— SOURCE DATA —
* * * * * * * * *

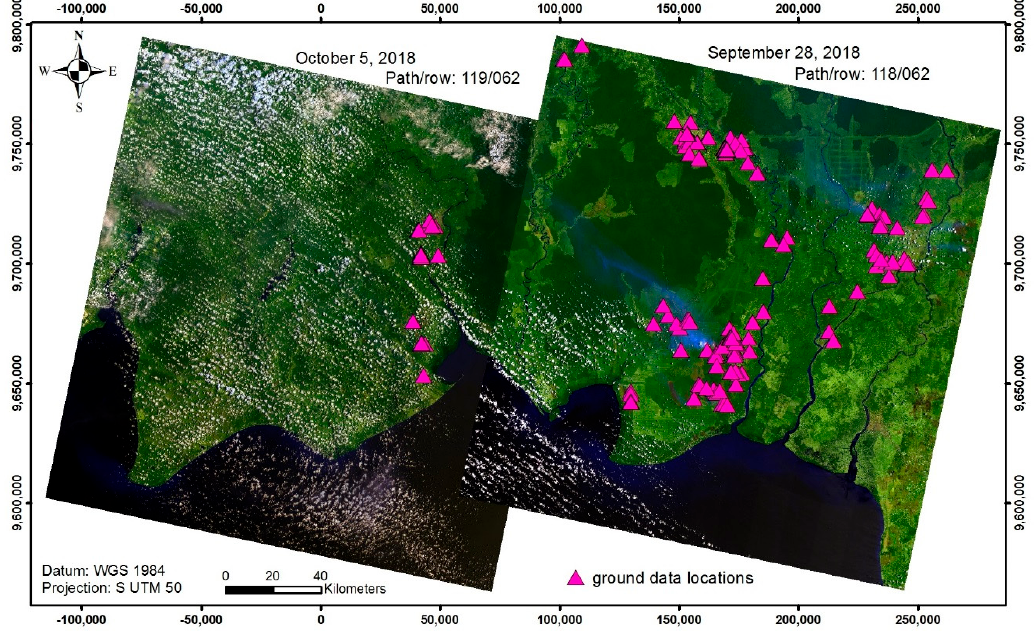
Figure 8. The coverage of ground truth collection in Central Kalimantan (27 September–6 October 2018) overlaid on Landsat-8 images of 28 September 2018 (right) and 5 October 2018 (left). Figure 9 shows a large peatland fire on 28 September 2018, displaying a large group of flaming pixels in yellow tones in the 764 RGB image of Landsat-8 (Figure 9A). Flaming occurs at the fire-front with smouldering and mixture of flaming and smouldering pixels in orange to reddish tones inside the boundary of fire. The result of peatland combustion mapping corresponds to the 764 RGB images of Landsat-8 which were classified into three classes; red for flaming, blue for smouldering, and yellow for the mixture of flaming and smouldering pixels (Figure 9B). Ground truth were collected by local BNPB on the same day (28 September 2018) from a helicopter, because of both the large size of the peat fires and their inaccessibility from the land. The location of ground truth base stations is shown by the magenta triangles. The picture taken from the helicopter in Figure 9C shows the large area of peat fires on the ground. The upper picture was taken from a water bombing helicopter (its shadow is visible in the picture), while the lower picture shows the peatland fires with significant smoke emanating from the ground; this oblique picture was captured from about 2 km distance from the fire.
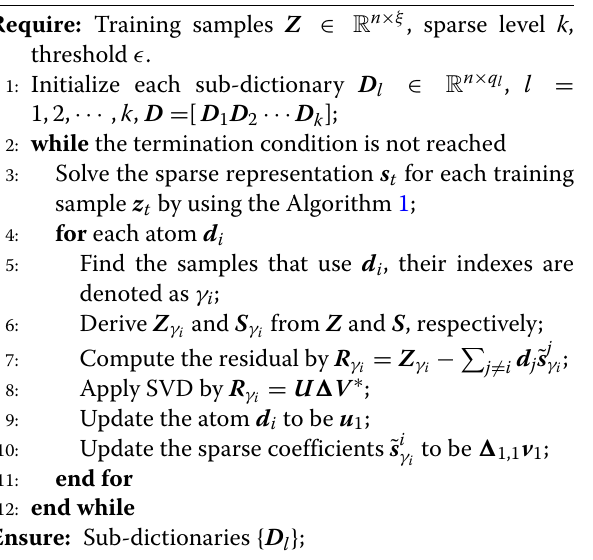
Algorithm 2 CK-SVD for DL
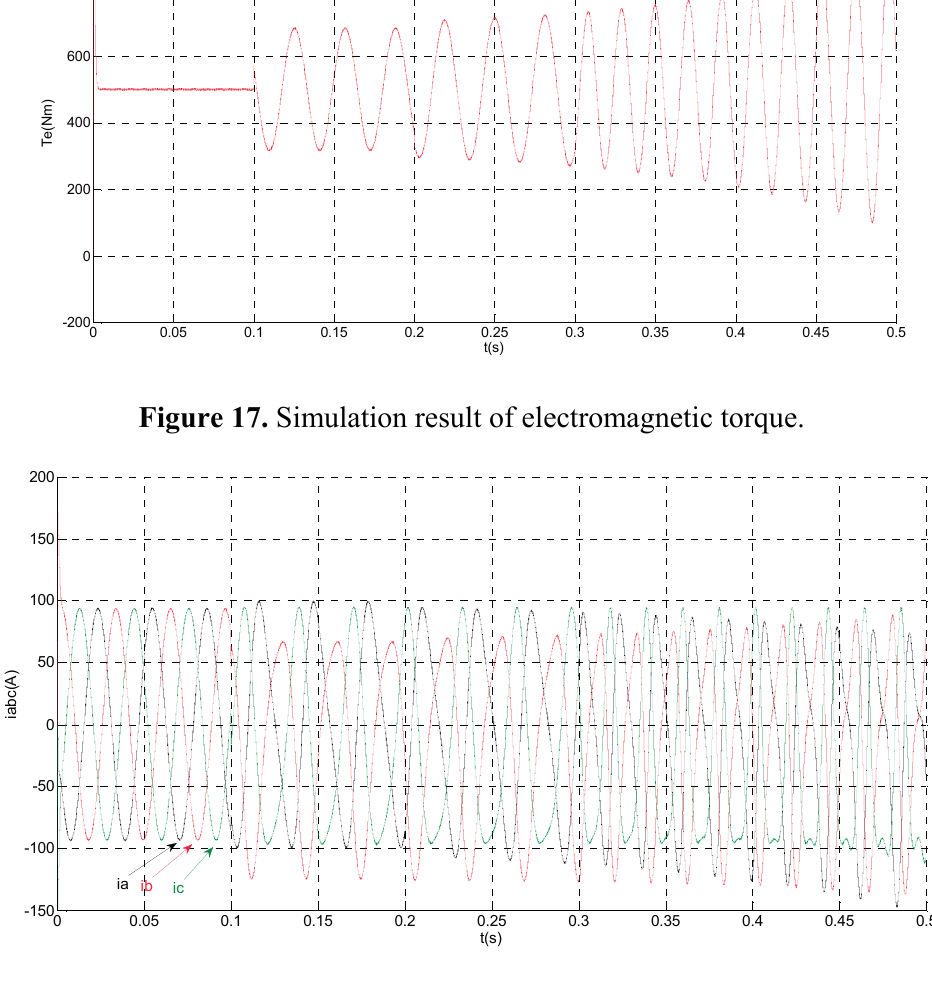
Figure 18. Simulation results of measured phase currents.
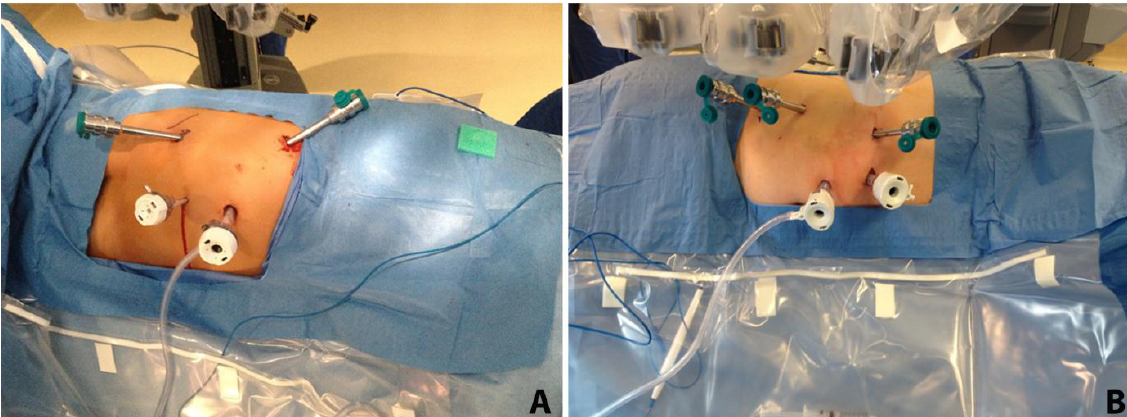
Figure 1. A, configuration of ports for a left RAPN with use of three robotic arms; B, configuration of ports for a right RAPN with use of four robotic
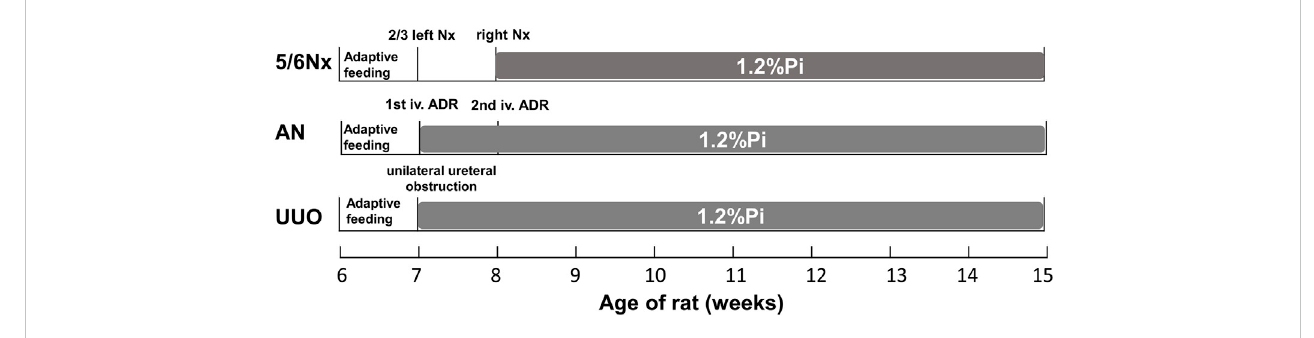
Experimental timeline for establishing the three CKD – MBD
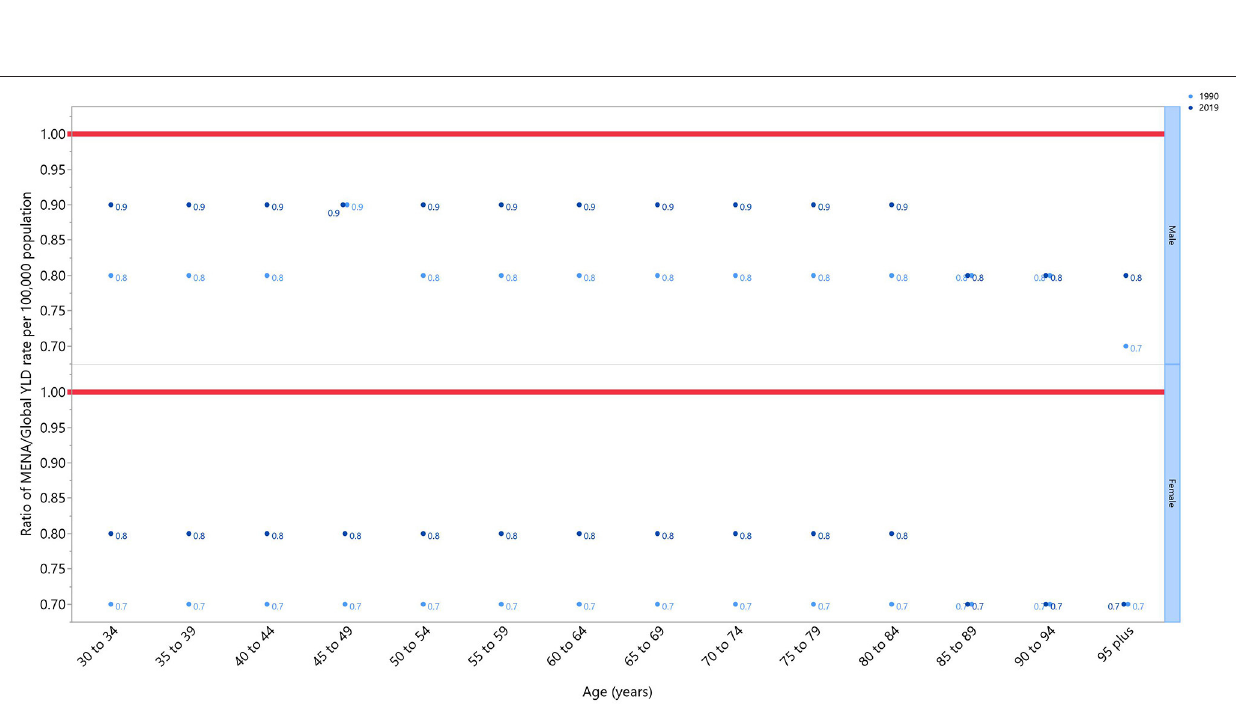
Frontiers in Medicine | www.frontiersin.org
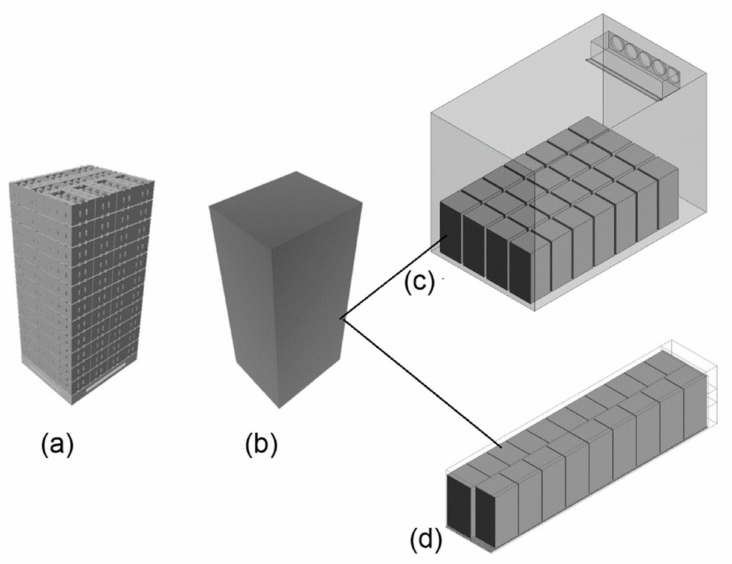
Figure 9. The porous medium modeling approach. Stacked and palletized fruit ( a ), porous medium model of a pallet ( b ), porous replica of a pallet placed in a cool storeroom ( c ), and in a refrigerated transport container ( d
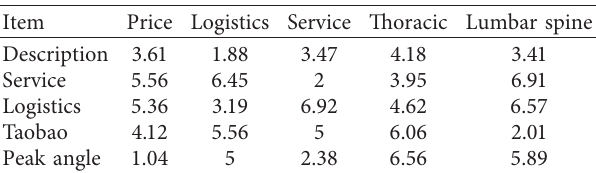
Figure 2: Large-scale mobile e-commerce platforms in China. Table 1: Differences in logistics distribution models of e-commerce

* * * * * * * * *

— EXERCISE PROMPT —
Set the listing above down again exactly, leaving pictures out.

— EXERCISE ANSWER —
Figure 8. The coverage of ground truth collection in Central Kalimantan (27 September–6 October 2018) overlaid on Landsat-8 images of 28 September 2018 (right) and 5 October 2018 (left). Figure 9 shows a large peatland fire on 28 September 2018, displaying a large group of flaming pixels in yellow tones in the 764 RGB image of Landsat-8 (Figure 9A). Flaming occurs at the fire-front with smouldering and mixture of flaming and smouldering pixels in orange to reddish tones inside the boundary of fire. The result of peatland combustion mapping corresponds to the 764 RGB images of Landsat-8 which were classified into three classes; red for flaming, blue for smouldering, and yellow for the mixture of flaming and smouldering pixels (Figure 9B). Ground truth were collected by local BNPB on the same day (28 September 2018) from a helicopter, because of both the large size of the peat fires and their inaccessibility from the land. The location of ground truth base stations is shown by the magenta triangles. The picture taken from the helicopter in Figure 9C shows the large area of peat fires on the ground. The upper picture was taken from a water bombing helicopter (its shadow is visible in the picture), while the lower picture shows the peatland fires with significant smoke emanating from the ground; this oblique picture was captured from about 2 km distance from the fire.
Algorithm 2 CK-SVD for DL
Figure 18. Simulation results of measured phase currents.
Figure 1. A, configuration of ports for a left RAPN with use of three robotic arms; B, configuration of ports for a right RAPN with use of four robotic
Experimental timeline for establishing the three CKD – MBD
Frontiers in Medicine | www.frontiersin.org
Figure 9. The porous medium modeling approach. Stacked and palletized fruit ( a ), porous medium model of a pallet ( b ), porous replica of a pallet placed in a cool storeroom ( c ), and in a refrigerated transport container ( d
Figure 2: Large-scale mobile e-commerce platforms in China. Table 1: Differences in logistics distribution models of e-commerce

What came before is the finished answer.